**THE DATA**
Segment Open

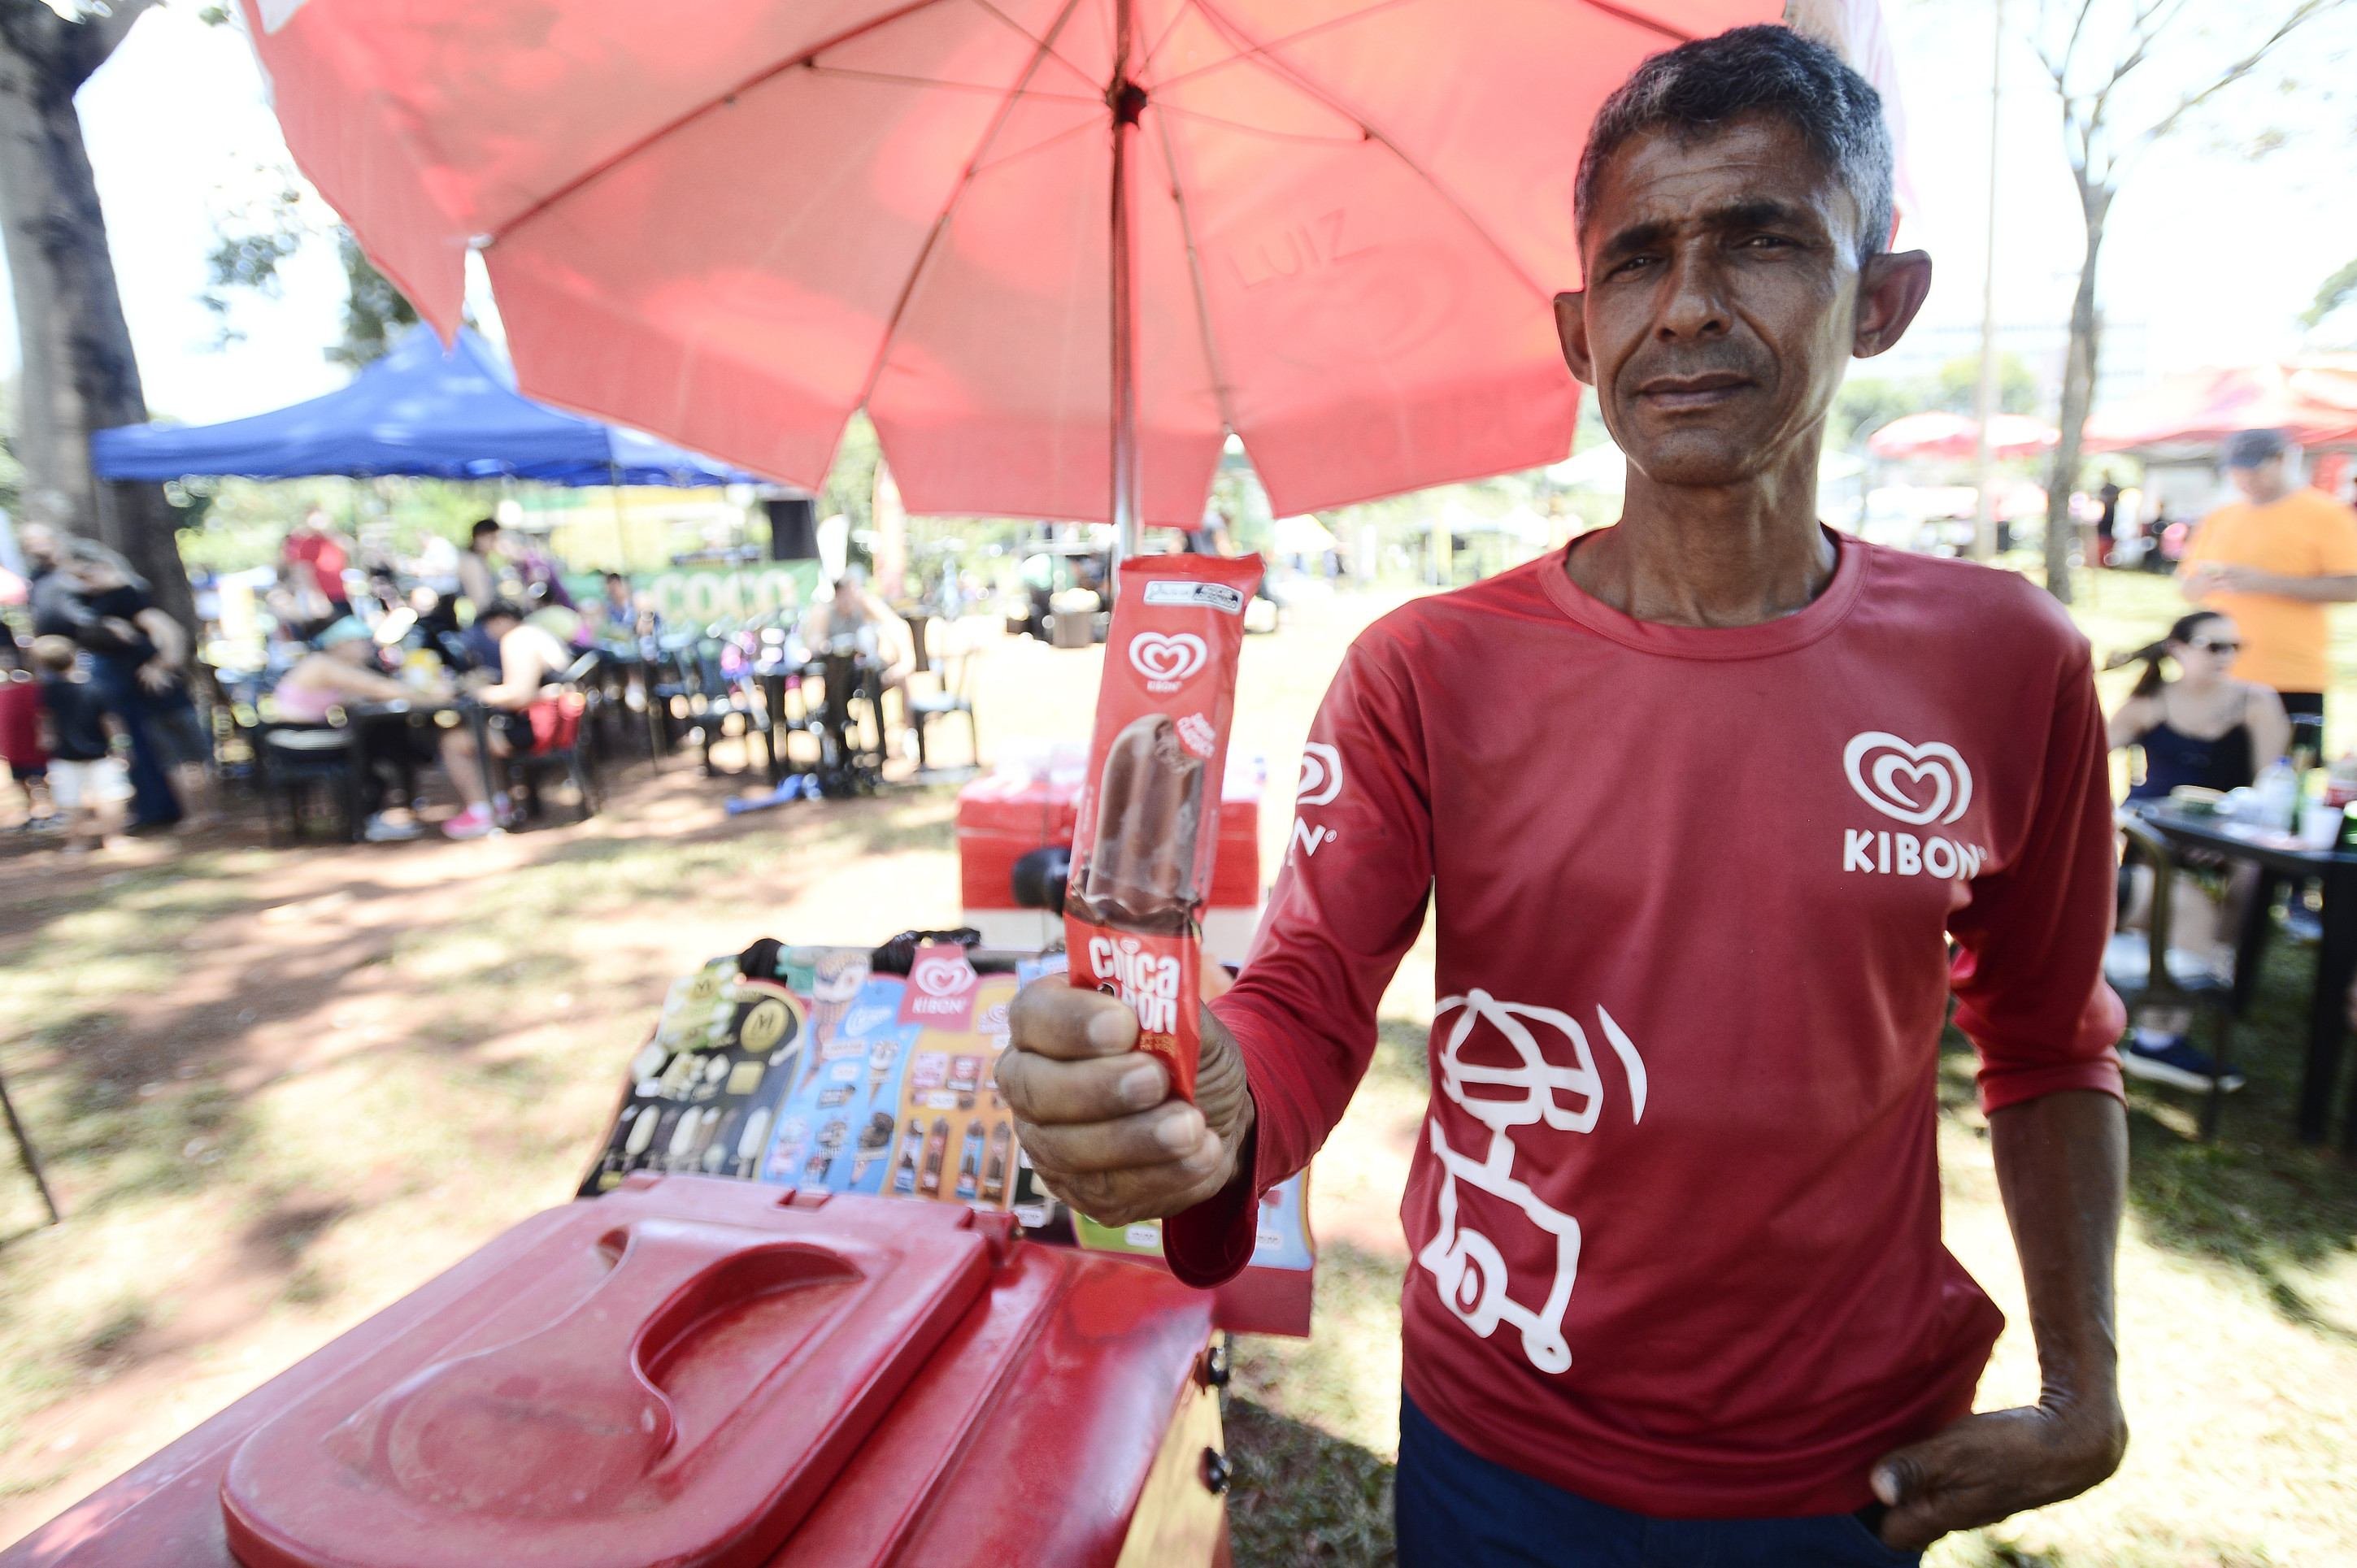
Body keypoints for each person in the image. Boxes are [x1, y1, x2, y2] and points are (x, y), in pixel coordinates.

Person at [996, 27, 2128, 1566]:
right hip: (1497, 1435)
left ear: (1879, 299)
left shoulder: (2006, 660)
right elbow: (1309, 993)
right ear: (1577, 330)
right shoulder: (1427, 669)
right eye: (1635, 259)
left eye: (1762, 242)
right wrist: (1208, 1098)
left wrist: (2081, 1385)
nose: (1687, 306)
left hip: (1843, 1464)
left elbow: (2048, 1040)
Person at [2104, 611, 2285, 1092]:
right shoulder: (2150, 701)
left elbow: (2272, 785)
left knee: (2245, 871)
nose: (2226, 656)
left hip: (2230, 833)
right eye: (2214, 646)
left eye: (2234, 647)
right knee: (2169, 884)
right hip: (2153, 833)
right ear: (2178, 649)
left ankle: (2210, 970)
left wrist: (2225, 832)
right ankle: (2161, 1019)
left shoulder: (2255, 701)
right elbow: (2087, 756)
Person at [2179, 427, 2357, 754]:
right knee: (2213, 774)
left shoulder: (2325, 513)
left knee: (2285, 775)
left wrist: (2268, 583)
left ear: (2281, 460)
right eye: (2237, 470)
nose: (2246, 478)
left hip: (2291, 674)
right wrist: (2202, 584)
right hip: (2219, 673)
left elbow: (2351, 585)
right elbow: (2188, 587)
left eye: (2255, 468)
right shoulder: (2220, 518)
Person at [273, 617, 492, 841]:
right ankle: (367, 818)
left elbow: (365, 695)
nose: (367, 646)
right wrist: (438, 695)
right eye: (360, 641)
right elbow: (384, 689)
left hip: (306, 735)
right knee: (374, 743)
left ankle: (371, 813)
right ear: (340, 643)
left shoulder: (330, 665)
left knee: (381, 738)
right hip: (297, 738)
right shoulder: (324, 665)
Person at [47, 538, 187, 832]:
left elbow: (167, 631)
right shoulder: (97, 599)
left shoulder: (126, 595)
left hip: (134, 686)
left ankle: (159, 808)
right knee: (139, 748)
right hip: (121, 686)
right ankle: (150, 807)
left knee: (150, 748)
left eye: (82, 574)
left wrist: (161, 664)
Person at [30, 635, 112, 853]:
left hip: (64, 753)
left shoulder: (48, 691)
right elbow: (109, 719)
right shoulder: (95, 686)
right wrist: (120, 744)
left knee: (70, 799)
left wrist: (46, 738)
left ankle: (77, 843)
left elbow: (45, 719)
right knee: (109, 795)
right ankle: (114, 838)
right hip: (100, 750)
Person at [0, 632, 54, 829]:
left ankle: (50, 810)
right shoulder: (4, 689)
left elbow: (43, 713)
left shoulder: (32, 686)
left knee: (41, 776)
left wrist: (46, 734)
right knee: (20, 778)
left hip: (32, 738)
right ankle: (31, 811)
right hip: (13, 742)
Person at [281, 506, 353, 625]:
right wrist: (314, 596)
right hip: (323, 596)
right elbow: (302, 571)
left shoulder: (334, 540)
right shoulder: (307, 543)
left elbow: (349, 549)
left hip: (341, 593)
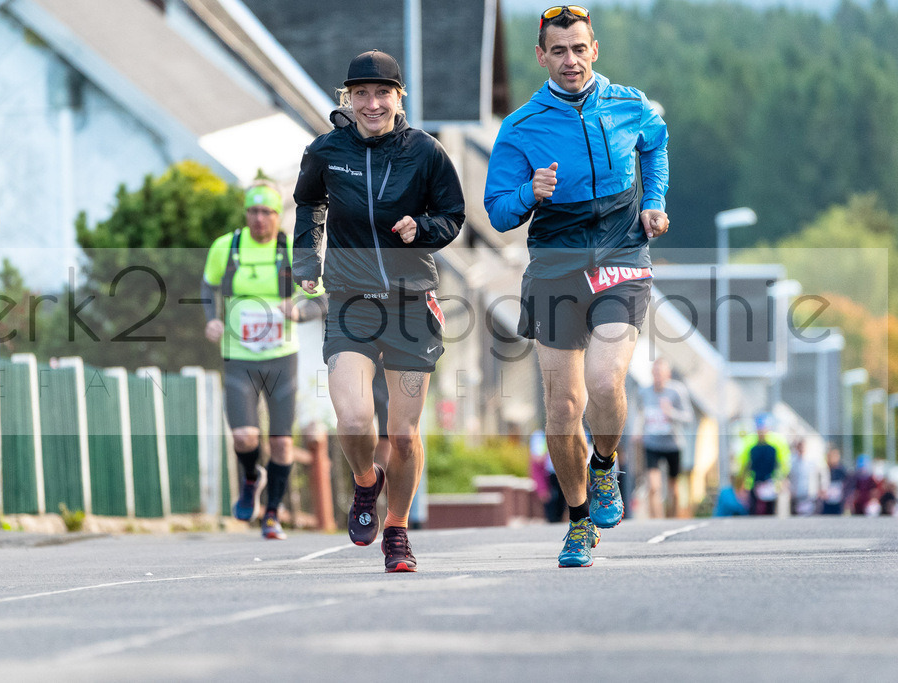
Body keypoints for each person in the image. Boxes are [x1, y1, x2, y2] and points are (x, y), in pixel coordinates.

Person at [484, 6, 669, 567]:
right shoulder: (519, 127)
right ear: (541, 56)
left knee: (605, 379)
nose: (570, 60)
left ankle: (606, 465)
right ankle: (579, 521)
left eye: (579, 48)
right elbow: (496, 211)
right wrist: (531, 194)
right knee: (563, 406)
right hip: (556, 262)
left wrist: (654, 203)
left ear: (595, 49)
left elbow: (656, 145)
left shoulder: (630, 104)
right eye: (558, 51)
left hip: (620, 251)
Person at [293, 50, 464, 572]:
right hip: (350, 300)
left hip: (412, 303)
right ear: (348, 97)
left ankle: (397, 530)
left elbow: (452, 215)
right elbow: (308, 203)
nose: (372, 103)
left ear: (398, 97)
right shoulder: (325, 151)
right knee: (352, 418)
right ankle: (366, 483)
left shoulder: (426, 152)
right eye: (361, 94)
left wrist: (422, 228)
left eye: (382, 93)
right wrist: (306, 257)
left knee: (405, 435)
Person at [202, 181, 325, 540]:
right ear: (246, 214)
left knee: (283, 442)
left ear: (278, 215)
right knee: (243, 436)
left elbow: (322, 301)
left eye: (267, 212)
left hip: (281, 358)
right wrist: (212, 318)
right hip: (238, 356)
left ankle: (271, 514)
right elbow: (206, 286)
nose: (259, 219)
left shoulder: (292, 251)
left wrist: (299, 313)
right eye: (253, 212)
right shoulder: (227, 247)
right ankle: (251, 478)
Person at [634, 358, 693, 518]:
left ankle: (672, 519)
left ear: (668, 375)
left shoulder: (677, 391)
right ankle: (657, 523)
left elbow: (689, 418)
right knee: (653, 487)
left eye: (660, 373)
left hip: (673, 444)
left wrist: (671, 413)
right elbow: (639, 413)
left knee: (674, 488)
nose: (657, 376)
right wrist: (637, 430)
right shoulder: (644, 392)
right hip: (652, 443)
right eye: (655, 373)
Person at [734, 413, 791, 516]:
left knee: (767, 510)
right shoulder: (753, 445)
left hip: (768, 482)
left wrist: (782, 480)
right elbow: (744, 466)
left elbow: (782, 465)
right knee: (757, 510)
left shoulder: (771, 445)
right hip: (757, 482)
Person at [788, 439, 817, 516]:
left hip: (809, 494)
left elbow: (820, 475)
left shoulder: (812, 460)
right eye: (799, 446)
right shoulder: (791, 460)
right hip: (796, 493)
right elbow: (788, 476)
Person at [818, 445, 848, 515]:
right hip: (826, 502)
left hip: (838, 502)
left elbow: (846, 485)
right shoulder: (824, 470)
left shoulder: (841, 470)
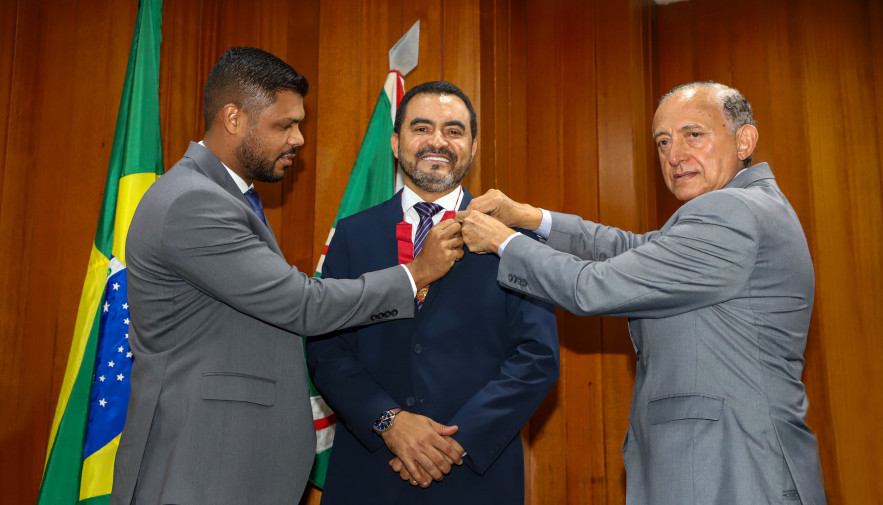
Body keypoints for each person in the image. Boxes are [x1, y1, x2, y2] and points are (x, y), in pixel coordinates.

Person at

Segment Closed

**PROBLEM STATEMENT**
Would you set down each line of the data exactly, with no images included?

**YOUR RESPONSE**
Body keypoints for each person in the image. Boxes are [x1, y1, x2, y2] and points are (x, y), in pixel coordinates.

Person at [996, 27, 2128, 1566]:
right hip: (1497, 1435)
left ear: (1879, 299)
left shoulder: (2006, 660)
right elbow: (1309, 993)
right ear: (1577, 330)
right shoulder: (1427, 669)
right eye: (1635, 259)
left eye: (1762, 242)
right wrist: (1208, 1098)
left wrist: (2081, 1385)
nose: (1687, 306)
left hip: (1843, 1464)
left elbow: (2048, 1040)
Person at [2104, 611, 2285, 1092]:
right shoulder: (2150, 701)
left elbow: (2272, 785)
left knee: (2245, 871)
nose: (2226, 656)
left hip: (2230, 833)
right eye: (2214, 646)
left eye: (2234, 647)
right knee: (2169, 884)
right hip: (2153, 833)
right ear: (2178, 649)
left ankle: (2210, 970)
left wrist: (2225, 832)
right ankle: (2161, 1019)
left shoulder: (2255, 701)
right elbow: (2087, 756)
Person at [2179, 427, 2357, 754]:
right knee: (2213, 774)
left shoulder: (2325, 513)
left knee: (2285, 775)
left wrist: (2268, 583)
left ear: (2281, 460)
right eye: (2237, 470)
nose: (2246, 478)
left hip: (2291, 674)
right wrist: (2202, 584)
right hip: (2219, 673)
left elbow: (2351, 585)
right elbow: (2188, 587)
left eye: (2255, 468)
right shoulder: (2220, 518)
Person at [273, 617, 492, 841]:
right ankle: (367, 818)
left elbow: (365, 695)
nose: (367, 646)
right wrist: (438, 695)
right eye: (360, 641)
right elbow: (384, 689)
left hip: (306, 735)
right knee: (374, 743)
left ankle: (371, 813)
right ear: (340, 643)
left shoulder: (330, 665)
left knee: (381, 738)
right hip: (297, 738)
right shoulder: (324, 665)
Person at [47, 538, 187, 832]:
left elbow: (167, 631)
right shoulder: (97, 599)
left shoulder: (126, 595)
left hip: (134, 686)
left ankle: (159, 808)
right knee: (139, 748)
right hip: (121, 686)
right ankle: (150, 807)
left knee: (150, 748)
left eye: (82, 574)
left wrist: (161, 664)
Person at [30, 635, 112, 853]:
left hip: (64, 753)
left shoulder: (48, 691)
right elbow: (109, 719)
right shoulder: (95, 686)
right wrist: (120, 744)
left knee: (70, 799)
left wrist: (46, 738)
left ankle: (77, 843)
left elbow: (45, 719)
right knee: (109, 795)
right ankle: (114, 838)
right hip: (100, 750)
Person at [0, 632, 54, 829]:
left ankle: (50, 810)
right shoulder: (4, 689)
left elbow: (43, 713)
left shoulder: (32, 686)
left knee: (41, 776)
left wrist: (46, 734)
right knee: (20, 778)
left hip: (32, 738)
right ankle: (31, 811)
right hip: (13, 742)
Person at [281, 506, 353, 625]:
right wrist: (314, 596)
right hip: (323, 596)
right elbow: (302, 571)
left shoulder: (334, 540)
right shoulder: (307, 543)
left elbow: (349, 549)
left hip: (341, 593)
Body keypoints for each person in the image. Boxes are [x1, y1, x2, y2] and points are (x, y), in pixel coordinates.

Person at [484, 6, 669, 567]:
right shoulder: (519, 127)
right ear: (541, 56)
left knee: (605, 379)
nose: (570, 60)
left ankle: (606, 465)
right ankle: (579, 521)
left eye: (579, 48)
right elbow: (496, 211)
right wrist: (531, 194)
right knee: (563, 406)
right hip: (556, 262)
left wrist: (654, 203)
left ear: (595, 49)
left elbow: (656, 145)
left shoulder: (630, 104)
right eye: (558, 51)
left hip: (620, 251)
Person at [293, 50, 464, 572]:
right hip: (350, 300)
left hip: (412, 303)
right ear: (348, 97)
left ankle: (397, 530)
left elbow: (452, 215)
right elbow: (308, 203)
nose: (372, 103)
left ear: (398, 97)
right shoulder: (325, 151)
right knee: (352, 418)
right ankle: (366, 483)
left shoulder: (426, 152)
right eye: (361, 94)
left wrist: (422, 228)
left eye: (382, 93)
right wrist: (306, 257)
left knee: (405, 435)
Person at [202, 181, 325, 540]:
right ear: (246, 214)
left knee: (283, 442)
left ear: (278, 215)
right knee: (243, 436)
left elbow: (322, 301)
left eye: (267, 212)
left hip: (281, 358)
right wrist: (212, 318)
right hip: (238, 356)
left ankle: (271, 514)
right elbow: (206, 286)
nose: (259, 219)
left shoulder: (292, 251)
left wrist: (299, 313)
right eye: (253, 212)
right shoulder: (227, 247)
right ankle: (251, 478)
Person at [634, 358, 693, 518]:
left ankle: (672, 519)
left ear: (668, 375)
left shoulder: (677, 391)
right ankle: (657, 523)
left elbow: (689, 418)
right knee: (653, 487)
left eye: (660, 373)
left hip: (673, 444)
left wrist: (671, 413)
right elbow: (639, 413)
left knee: (674, 488)
nose: (657, 376)
right wrist: (637, 430)
right shoulder: (644, 392)
right hip: (652, 443)
right eye: (655, 373)
Person at [734, 413, 791, 516]:
left knee: (767, 510)
right shoulder: (753, 445)
left hip: (768, 482)
left wrist: (782, 480)
right elbow: (744, 466)
left elbow: (782, 465)
right knee: (757, 510)
left shoulder: (771, 445)
right hip: (757, 482)
Person at [788, 439, 817, 516]:
left hip: (809, 494)
left elbow: (820, 475)
left shoulder: (812, 460)
right eye: (799, 446)
right shoulder: (791, 460)
right hip: (796, 493)
right elbow: (788, 476)
Person at [818, 445, 848, 515]:
right hip: (826, 502)
left hip: (838, 502)
left elbow: (846, 485)
right shoulder: (824, 470)
left shoulder: (841, 470)
Body keypoints for each person in the image. Boxes are [x1, y1, x2, y2] and points are (x, y), in pixel coordinates.

Person at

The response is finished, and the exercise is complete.